A $1.5 million state grant to Rockland Homes for Hereos (RH4H) charity that assists homeless veterans find subsidized housing will convert the final portion of the former Camp Shanks Army barracks in Tappan into 14 supportive homes for veterans.
The grant is part of a $98 million that has been awarded to create 1,054 affordable homes in 20 separate developments across New York, according to Gov. Cuomo’s office. This funding will help revitalize communities, fight homelessness, and expand access to energy-efficient, affordable housing opportunities. RH4H’s housing program is eligible to homeless veterans from the Mid-Hudson’s six counties: Rockland, Westchester, Orange, Putnam, Dutchess, and Ulster under the Veterans Administration Hudson Valley Health Care System.
“There are more than 100 homeless vets in the region,” said John Allen Murphy, chairman of nonprofit charity RH4H. “But we don’t really know the number because there is no hard data. There are many veterans who are homeless, but we don’t know who they are or where they are, but we get requests every week.”
Murphy said the project will break ground in August and will represent the final phase of building on the 7-acre site. The $950 monthly rent is subsidized down to $300 and additional programs for veterans could pay the remainder. RH4H provides on-site case management for its occupants.
Homeless veteran populations are estimated through the annual Point in Time Count, usually taken in January by local social service agencies and overseen by the U.S. Department of Housing and Urban Development. There were 57 veterans recorded among the hundreds of homeless counted during the latest count last year, which covered Rockland, Westchester, Dutchess and Orange counties.
After serving their country, many veterans return home to face a new struggle: with depression, addiction and post-traumatic stress disorder. RH4H has provided homes for vets ranging from their 20s to their 70s – having fought in recent wars in Iraq and Afghanistan, as well as those who fought in Vietnam.
Many cope with life-changing injuries, including amputations and traumatic brain injury.

******

Pick up the article on the Camp Shanks veterans housing grant after its final sentence and continue writing it. The data that comes next has no connection to the article on the Camp Shanks veterans housing grant.

******

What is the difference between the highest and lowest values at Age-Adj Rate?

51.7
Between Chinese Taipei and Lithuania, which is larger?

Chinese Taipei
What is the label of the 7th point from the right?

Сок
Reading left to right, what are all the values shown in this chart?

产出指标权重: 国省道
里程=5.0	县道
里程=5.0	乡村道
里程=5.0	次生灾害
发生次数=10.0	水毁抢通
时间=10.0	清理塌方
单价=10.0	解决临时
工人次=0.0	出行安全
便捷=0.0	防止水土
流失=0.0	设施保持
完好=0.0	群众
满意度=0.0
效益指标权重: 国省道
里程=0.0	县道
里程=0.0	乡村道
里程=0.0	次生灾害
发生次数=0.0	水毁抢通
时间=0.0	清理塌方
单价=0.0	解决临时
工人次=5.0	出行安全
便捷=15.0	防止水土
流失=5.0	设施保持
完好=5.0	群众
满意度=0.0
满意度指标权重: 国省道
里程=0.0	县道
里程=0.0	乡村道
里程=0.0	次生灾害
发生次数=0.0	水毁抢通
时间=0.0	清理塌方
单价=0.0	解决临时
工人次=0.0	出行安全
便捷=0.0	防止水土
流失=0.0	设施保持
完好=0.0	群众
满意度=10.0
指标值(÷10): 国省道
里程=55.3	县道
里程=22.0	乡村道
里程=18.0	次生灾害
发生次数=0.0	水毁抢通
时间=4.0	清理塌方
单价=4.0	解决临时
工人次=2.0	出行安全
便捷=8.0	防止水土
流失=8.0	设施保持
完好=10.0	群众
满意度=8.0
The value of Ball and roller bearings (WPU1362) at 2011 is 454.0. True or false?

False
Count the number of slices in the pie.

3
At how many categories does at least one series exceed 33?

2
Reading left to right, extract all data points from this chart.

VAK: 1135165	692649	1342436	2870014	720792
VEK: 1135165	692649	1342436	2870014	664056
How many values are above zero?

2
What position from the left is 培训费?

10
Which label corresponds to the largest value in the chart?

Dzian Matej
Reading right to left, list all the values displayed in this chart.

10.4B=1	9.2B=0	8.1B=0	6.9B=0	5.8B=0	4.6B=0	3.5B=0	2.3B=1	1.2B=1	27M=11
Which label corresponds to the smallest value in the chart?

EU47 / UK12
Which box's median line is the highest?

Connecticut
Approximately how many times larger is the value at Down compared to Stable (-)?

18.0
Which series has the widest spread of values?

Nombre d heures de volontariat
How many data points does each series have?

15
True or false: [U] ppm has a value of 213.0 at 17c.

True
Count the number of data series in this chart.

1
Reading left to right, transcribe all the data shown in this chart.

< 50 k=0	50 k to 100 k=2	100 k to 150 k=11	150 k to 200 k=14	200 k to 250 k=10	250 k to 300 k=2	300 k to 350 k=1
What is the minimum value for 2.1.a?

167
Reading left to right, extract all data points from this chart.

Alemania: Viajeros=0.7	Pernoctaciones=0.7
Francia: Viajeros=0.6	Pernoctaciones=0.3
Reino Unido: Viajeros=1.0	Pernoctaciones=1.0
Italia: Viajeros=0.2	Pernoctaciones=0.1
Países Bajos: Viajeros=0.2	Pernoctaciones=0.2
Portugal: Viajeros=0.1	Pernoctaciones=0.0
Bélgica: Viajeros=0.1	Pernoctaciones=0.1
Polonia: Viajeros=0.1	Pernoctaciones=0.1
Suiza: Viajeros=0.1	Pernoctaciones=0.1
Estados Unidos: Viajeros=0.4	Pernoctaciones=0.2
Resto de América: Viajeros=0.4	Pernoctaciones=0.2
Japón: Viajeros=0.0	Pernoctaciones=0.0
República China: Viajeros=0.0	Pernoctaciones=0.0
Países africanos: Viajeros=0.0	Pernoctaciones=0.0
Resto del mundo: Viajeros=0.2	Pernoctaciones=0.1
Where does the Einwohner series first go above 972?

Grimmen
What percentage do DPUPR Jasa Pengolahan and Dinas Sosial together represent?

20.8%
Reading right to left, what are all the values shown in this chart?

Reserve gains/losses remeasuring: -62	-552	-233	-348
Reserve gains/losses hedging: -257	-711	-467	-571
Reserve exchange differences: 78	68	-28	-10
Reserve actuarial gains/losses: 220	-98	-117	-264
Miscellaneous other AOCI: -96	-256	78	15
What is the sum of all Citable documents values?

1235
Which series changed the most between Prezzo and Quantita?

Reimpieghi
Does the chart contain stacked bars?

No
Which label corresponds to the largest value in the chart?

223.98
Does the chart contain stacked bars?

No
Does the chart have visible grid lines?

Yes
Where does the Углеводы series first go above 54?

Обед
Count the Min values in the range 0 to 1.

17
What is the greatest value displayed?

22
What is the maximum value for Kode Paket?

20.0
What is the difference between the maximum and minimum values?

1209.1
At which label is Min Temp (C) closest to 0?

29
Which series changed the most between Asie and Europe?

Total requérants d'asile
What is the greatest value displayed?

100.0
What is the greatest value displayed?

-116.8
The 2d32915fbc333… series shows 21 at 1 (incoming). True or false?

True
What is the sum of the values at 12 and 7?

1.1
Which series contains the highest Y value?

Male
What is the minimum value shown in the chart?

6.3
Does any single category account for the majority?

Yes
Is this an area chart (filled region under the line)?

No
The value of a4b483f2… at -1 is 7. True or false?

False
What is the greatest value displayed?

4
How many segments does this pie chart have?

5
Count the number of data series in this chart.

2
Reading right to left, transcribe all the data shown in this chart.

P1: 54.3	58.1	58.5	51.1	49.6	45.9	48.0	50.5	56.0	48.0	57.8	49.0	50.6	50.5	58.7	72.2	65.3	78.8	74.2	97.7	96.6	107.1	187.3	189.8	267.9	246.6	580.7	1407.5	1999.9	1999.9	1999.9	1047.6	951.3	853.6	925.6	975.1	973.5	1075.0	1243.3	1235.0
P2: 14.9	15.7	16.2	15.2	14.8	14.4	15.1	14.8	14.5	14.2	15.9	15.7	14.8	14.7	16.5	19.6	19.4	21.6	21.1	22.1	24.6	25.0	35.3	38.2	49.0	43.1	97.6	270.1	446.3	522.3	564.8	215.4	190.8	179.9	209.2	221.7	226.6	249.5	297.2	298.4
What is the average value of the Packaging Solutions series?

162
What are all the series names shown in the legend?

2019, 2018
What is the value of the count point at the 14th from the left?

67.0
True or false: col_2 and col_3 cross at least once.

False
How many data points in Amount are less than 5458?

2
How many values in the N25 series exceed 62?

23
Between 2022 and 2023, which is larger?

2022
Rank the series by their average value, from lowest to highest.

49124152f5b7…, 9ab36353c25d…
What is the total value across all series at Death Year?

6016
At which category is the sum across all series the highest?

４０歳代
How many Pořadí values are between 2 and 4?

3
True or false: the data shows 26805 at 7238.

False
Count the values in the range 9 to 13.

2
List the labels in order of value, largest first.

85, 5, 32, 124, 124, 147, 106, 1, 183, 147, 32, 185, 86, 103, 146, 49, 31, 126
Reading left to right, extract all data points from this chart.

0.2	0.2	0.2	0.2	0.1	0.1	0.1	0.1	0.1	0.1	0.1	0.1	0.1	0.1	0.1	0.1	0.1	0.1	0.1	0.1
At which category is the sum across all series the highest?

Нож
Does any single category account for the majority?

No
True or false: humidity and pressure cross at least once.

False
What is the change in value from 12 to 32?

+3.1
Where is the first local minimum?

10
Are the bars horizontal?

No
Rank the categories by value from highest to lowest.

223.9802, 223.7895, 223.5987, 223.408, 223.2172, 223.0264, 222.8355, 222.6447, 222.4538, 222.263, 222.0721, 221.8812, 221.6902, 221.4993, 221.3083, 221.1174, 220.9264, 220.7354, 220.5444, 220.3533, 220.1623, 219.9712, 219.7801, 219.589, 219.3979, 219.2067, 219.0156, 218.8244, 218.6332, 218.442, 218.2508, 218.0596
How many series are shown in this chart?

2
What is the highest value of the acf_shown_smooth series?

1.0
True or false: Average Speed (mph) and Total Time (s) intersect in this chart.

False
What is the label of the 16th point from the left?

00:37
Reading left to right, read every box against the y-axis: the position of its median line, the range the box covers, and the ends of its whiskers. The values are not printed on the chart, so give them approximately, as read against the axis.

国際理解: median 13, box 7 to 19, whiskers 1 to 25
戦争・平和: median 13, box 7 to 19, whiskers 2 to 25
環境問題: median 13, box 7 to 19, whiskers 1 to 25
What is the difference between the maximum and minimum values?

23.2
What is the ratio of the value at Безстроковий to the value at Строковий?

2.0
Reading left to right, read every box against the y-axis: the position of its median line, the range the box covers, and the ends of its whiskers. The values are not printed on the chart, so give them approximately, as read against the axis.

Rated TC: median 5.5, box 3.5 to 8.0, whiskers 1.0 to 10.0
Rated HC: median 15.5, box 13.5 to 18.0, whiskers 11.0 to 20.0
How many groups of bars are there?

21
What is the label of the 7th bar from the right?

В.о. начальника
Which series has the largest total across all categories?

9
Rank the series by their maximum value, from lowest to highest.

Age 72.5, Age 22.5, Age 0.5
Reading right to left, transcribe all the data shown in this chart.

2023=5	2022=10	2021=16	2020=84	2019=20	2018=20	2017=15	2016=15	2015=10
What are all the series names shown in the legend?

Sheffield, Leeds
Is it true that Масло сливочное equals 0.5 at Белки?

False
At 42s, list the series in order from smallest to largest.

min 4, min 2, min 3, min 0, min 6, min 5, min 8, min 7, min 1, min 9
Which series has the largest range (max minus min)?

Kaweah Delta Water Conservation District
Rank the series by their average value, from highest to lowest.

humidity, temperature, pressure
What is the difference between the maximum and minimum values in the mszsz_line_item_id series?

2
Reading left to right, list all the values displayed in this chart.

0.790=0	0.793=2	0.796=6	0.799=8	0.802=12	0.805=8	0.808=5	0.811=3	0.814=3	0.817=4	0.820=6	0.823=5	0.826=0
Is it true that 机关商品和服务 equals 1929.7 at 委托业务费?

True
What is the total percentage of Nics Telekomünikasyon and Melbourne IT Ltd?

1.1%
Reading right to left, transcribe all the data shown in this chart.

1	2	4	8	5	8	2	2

******

RESPONSE FOR THIS EXERCISE:
Of the 20 million military veterans living in the United States, more than 37,000 of them will be homeless on any given day, including 22,740 in sheltered settings and 14,345 in places not meant for human habitation, according to RH4H.
Nearly $400,000 in funding was raised through local contributions, he said.
“This is the last part of the project because we want to give the site a suburban feel,” Murphy added. “We don’t want the site to have an institutionalized feeling to it.”
RH4H was founded after the federal government relinquished Camp Shanks, the world’s largest WWII port of embarkation/staging Area. Created in 1943, more than 1.3 million GIs from all over the USA passed through Shanks to be processed to cross the Atlantic Ocean to fight the Nazi army from D-Day on the Normandy beaches of France to D-Day in Berlin.
The property has had many iterations since closing in 1946, including 300 homes for Rockland veterans through 1956. During the Cold War, a part of the campus was used for the NIKE Missile Program. In 2009, the Federal Government declared the l14-acre surplus and made it available to a charity that would serve the homeless or be used for medical purposes or for an animal shelter.
Murphy, a former Marine Corps veteran and Rockland County Legislator, is also the founder of Loeb House, a nonprofit that provides community housing for the mentally ill population. RH4H is managed by a seven-member volunteer Board of Directors, which includes five veterans.